* **WORK INSTRUCTIONS**
Rewrite the material from the line with "If we look at" to the line with "## 📊 **Current Project State**", replacing "Memory Keeper MCP" with "Memory Keeper server" and leaving everything else unchanged. Leave the pictures out of your answer.

* **AVAILABLE DATA**
· · · ·
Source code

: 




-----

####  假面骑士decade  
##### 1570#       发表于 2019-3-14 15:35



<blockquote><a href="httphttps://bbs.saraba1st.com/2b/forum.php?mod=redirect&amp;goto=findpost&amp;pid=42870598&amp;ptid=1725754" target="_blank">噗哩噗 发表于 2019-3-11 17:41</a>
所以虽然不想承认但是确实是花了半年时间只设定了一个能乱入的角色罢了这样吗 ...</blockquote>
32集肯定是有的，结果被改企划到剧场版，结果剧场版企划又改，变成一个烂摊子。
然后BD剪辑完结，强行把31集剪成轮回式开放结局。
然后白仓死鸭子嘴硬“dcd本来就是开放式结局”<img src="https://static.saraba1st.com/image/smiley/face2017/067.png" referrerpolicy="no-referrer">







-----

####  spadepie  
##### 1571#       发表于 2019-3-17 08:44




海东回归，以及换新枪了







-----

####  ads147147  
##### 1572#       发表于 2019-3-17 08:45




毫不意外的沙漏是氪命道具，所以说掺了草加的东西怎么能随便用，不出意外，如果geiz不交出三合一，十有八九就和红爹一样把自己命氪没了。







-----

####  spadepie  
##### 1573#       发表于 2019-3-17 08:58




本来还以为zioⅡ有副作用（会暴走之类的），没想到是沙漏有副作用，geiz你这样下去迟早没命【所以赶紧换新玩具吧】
· · · ·
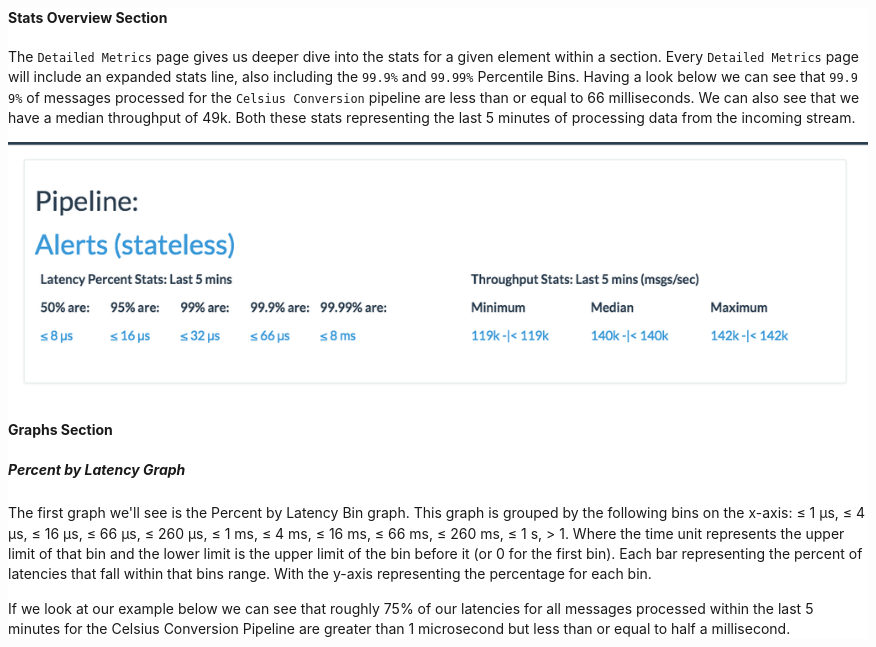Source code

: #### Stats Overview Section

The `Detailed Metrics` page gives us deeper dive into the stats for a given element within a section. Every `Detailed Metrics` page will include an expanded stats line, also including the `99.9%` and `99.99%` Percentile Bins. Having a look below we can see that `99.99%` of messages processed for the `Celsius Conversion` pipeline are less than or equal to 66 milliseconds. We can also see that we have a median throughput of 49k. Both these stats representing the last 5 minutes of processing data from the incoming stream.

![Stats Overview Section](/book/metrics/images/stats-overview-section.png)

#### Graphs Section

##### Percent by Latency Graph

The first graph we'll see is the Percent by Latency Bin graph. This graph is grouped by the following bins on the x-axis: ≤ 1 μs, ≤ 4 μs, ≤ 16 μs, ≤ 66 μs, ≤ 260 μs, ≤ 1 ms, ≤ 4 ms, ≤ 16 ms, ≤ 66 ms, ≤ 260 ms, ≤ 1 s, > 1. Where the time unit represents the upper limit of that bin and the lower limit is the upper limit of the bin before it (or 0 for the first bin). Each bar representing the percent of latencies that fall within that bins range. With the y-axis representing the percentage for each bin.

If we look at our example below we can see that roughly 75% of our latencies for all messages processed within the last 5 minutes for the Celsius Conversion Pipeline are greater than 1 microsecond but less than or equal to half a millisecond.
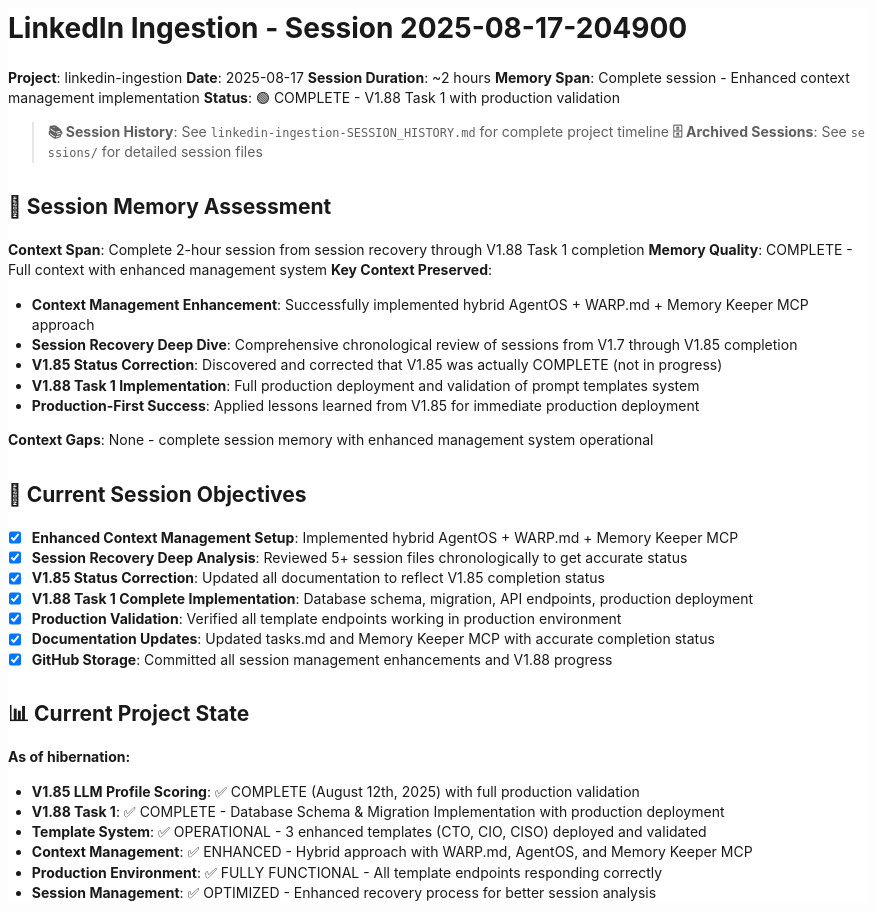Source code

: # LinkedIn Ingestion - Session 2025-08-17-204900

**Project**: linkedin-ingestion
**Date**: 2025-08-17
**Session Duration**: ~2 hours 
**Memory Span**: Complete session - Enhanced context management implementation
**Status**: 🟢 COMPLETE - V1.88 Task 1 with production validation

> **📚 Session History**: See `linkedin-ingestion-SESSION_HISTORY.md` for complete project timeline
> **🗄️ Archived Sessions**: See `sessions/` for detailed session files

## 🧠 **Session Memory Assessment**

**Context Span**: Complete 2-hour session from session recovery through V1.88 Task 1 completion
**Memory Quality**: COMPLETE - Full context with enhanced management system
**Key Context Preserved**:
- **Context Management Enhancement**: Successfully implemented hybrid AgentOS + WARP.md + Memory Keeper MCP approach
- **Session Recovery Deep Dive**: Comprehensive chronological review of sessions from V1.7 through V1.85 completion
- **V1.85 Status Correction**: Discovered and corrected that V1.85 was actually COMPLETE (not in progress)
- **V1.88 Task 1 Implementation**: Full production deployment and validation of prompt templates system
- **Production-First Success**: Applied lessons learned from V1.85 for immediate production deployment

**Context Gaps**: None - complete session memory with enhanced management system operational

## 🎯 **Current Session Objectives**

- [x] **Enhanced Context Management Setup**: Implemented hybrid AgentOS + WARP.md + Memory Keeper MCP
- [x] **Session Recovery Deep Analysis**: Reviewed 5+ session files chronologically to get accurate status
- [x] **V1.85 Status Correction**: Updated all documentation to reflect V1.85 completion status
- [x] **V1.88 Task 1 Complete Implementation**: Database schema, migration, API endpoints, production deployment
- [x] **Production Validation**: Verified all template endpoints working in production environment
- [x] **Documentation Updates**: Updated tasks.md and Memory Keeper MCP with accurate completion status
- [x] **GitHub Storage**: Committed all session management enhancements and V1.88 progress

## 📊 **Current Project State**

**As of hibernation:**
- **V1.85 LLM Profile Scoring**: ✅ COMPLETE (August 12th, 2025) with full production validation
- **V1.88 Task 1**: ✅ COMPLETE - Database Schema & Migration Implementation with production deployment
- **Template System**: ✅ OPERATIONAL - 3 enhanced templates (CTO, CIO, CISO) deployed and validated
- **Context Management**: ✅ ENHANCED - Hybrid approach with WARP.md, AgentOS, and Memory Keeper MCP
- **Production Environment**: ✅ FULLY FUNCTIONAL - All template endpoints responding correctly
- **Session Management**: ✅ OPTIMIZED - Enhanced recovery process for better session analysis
· · · ·
* **YOUR SOLUTION**
If we look at our example below we can see that roughly 75% of our latencies for all messages processed within the last 5 minutes for the Celsius Conversion Pipeline are greater than 1 microsecond but less than or equal to half a millisecond.
Source code

: # LinkedIn Ingestion - Session 2025-08-17-204900

**Project**: linkedin-ingestion
**Date**: 2025-08-17
**Session Duration**: ~2 hours 
**Memory Span**: Complete session - Enhanced context management implementation
**Status**: 🟢 COMPLETE - V1.88 Task 1 with production validation

> **📚 Session History**: See `linkedin-ingestion-SESSION_HISTORY.md` for complete project timeline
> **🗄️ Archived Sessions**: See `sessions/` for detailed session files

## 🧠 **Session Memory Assessment**

**Context Span**: Complete 2-hour session from session recovery through V1.88 Task 1 completion
**Memory Quality**: COMPLETE - Full context with enhanced management system
**Key Context Preserved**:
- **Context Management Enhancement**: Successfully implemented hybrid AgentOS + WARP.md + Memory Keeper server approach
- **Session Recovery Deep Dive**: Comprehensive chronological review of sessions from V1.7 through V1.85 completion
- **V1.85 Status Correction**: Discovered and corrected that V1.85 was actually COMPLETE (not in progress)
- **V1.88 Task 1 Implementation**: Full production deployment and validation of prompt templates system
- **Production-First Success**: Applied lessons learned from V1.85 for immediate production deployment

**Context Gaps**: None - complete session memory with enhanced management system operational

## 🎯 **Current Session Objectives**

- [x] **Enhanced Context Management Setup**: Implemented hybrid AgentOS + WARP.md + Memory Keeper server
- [x] **Session Recovery Deep Analysis**: Reviewed 5+ session files chronologically to get accurate status
- [x] **V1.85 Status Correction**: Updated all documentation to reflect V1.85 completion status
- [x] **V1.88 Task 1 Complete Implementation**: Database schema, migration, API endpoints, production deployment
- [x] **Production Validation**: Verified all template endpoints working in production environment
- [x] **Documentation Updates**: Updated tasks.md and Memory Keeper server with accurate completion status
- [x] **GitHub Storage**: Committed all session management enhancements and V1.88 progress

## 📊 **Current Project State**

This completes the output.